Task item —
Extract each line of the records below that contains the word "qualifiers".

Records —
═══

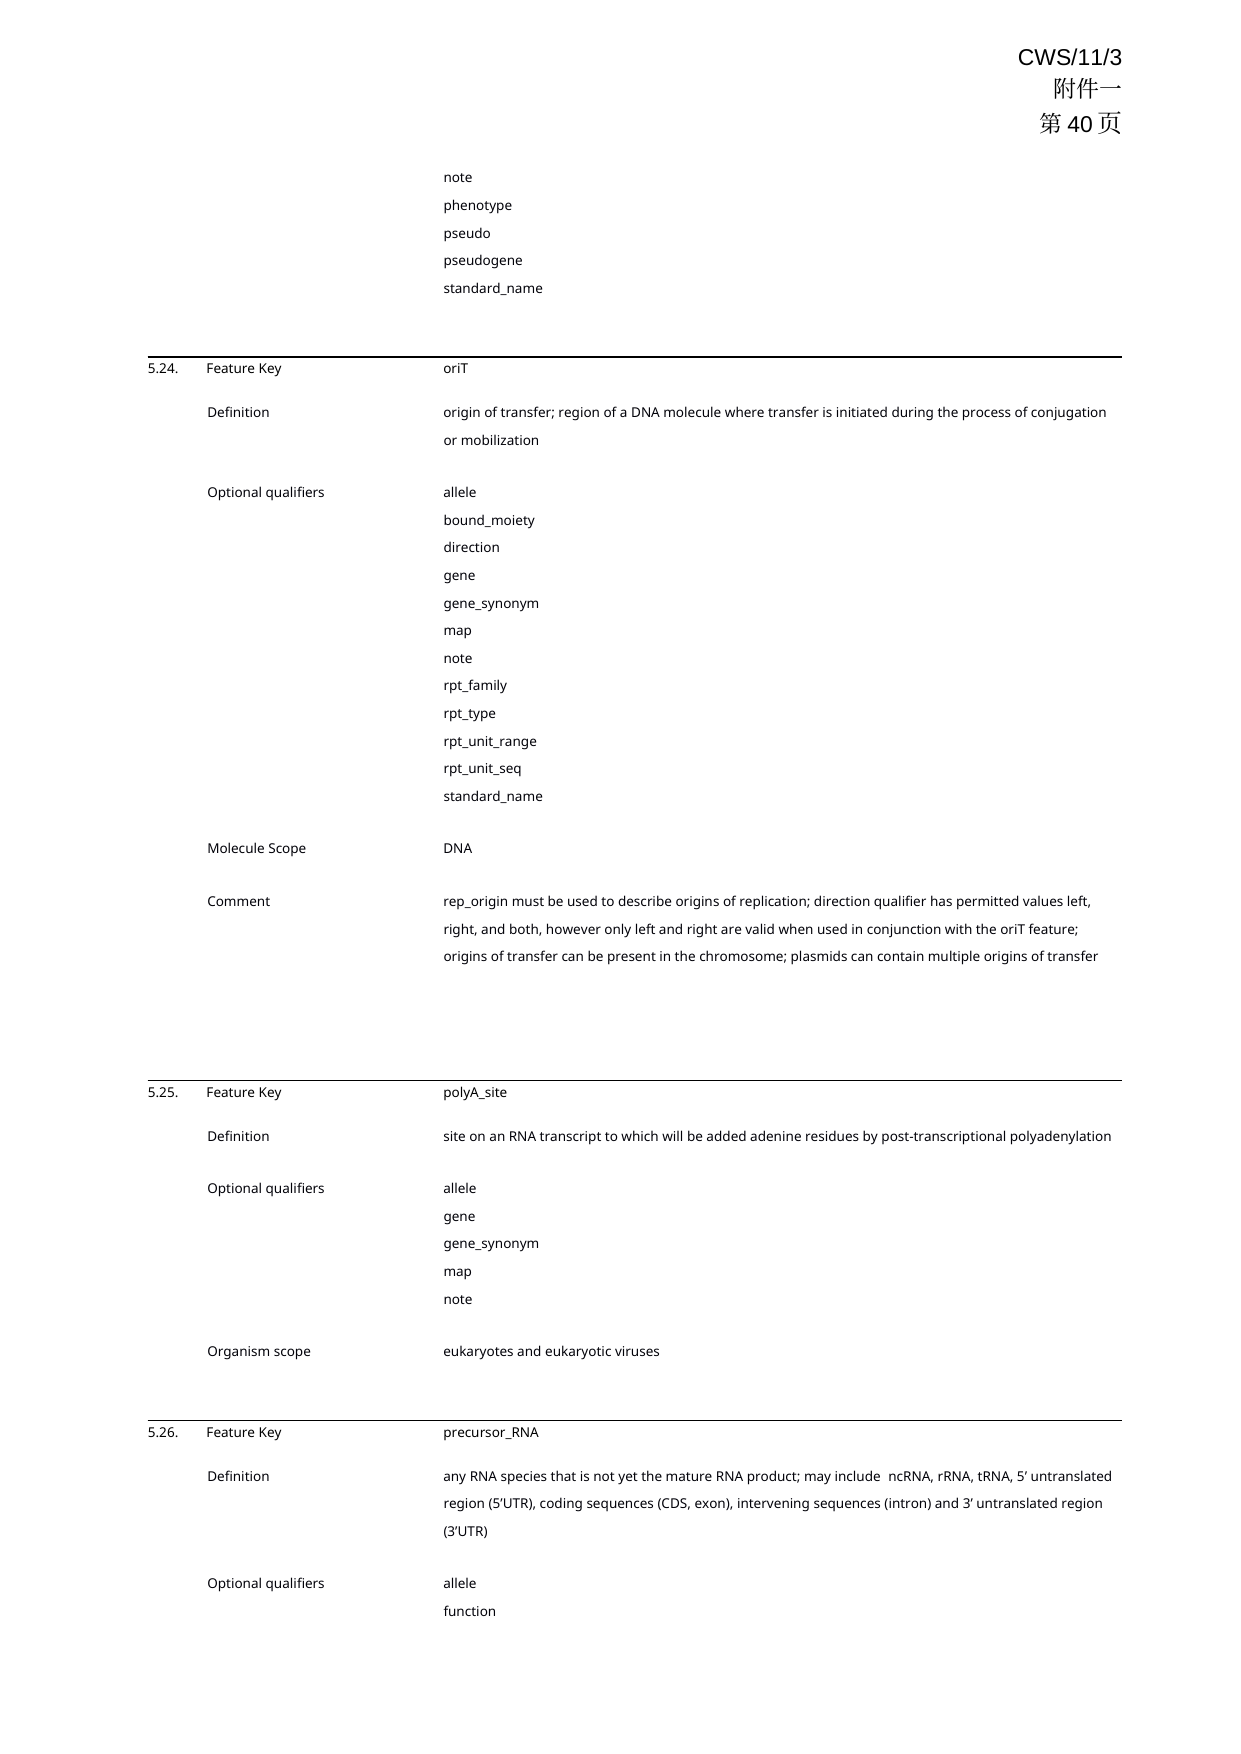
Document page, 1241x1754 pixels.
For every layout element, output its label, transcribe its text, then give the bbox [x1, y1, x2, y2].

text Comment rep_origin must be used to describe origins of replication; direction qualifier has permitted values left, right, and both, however only left and right are valid when used in conjunction with the oriT feature; origins of transfer can be present in the chromosome; plasmids can contain multiple origins of transfer [207, 892, 1122, 966]
text map [443, 1262, 1122, 1281]
text rpt_unit_range [443, 732, 1122, 750]
text gene [443, 1207, 1122, 1225]
text Definition origin of transfer; region of a DNA molecule where transfer is initiated during the process of conjugation or mobilization [207, 403, 1122, 449]
text Feature Key oriT [148, 358, 1122, 378]
text rpt_family [443, 676, 1122, 695]
text Organism scope eukaryotes and eukaryotic viruses [207, 1342, 1122, 1361]
text map [443, 621, 1122, 639]
text note [443, 1290, 1122, 1308]
text gene_synonym [443, 593, 1122, 612]
text bound_moiety [443, 511, 1122, 529]
text gene [443, 566, 1122, 584]
text Optional qualifiers allele [207, 1574, 1122, 1593]
text standard_name [443, 279, 1122, 297]
text phenotype [443, 196, 1122, 214]
text Feature Key polyA_site [148, 1081, 1122, 1102]
text Definition site on an RNA transcript to which will be added adenine residues by post-transcriptional polyadenylation [207, 1127, 1122, 1145]
text rpt_unit_seq [443, 759, 1122, 778]
text Molecule Scope DNA [207, 839, 1122, 858]
text Definition any RNA species that is not yet the mature RNA product; may include ncRNA, rRNA, tRNA, 5’ untranslated region (5’UTR), coding sequences (CDS, exon), intervening sequences (intron) and 3’ untranslated region (3’UTR) [207, 1466, 1122, 1540]
text rpt_type [443, 704, 1122, 722]
text gene_synonym [443, 1234, 1122, 1253]
text Optional qualifiers allele [207, 1179, 1122, 1198]
text direction [443, 538, 1122, 557]
text note [443, 168, 1122, 187]
text note [443, 649, 1122, 667]
text function [443, 1602, 1122, 1620]
text Optional qualifiers allele [207, 483, 1122, 502]
text standard_name [443, 787, 1122, 805]
text pseudo [443, 223, 1122, 242]
text pseudogene [443, 251, 1122, 269]
text Feature Key precursor_RNA [148, 1421, 1122, 1441]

═══

Answer to the exercise —
text Optional qualifiers allele [207, 1574, 1122, 1593]
text Optional qualifiers allele [207, 1179, 1122, 1198]
text Optional qualifiers allele [207, 483, 1122, 502]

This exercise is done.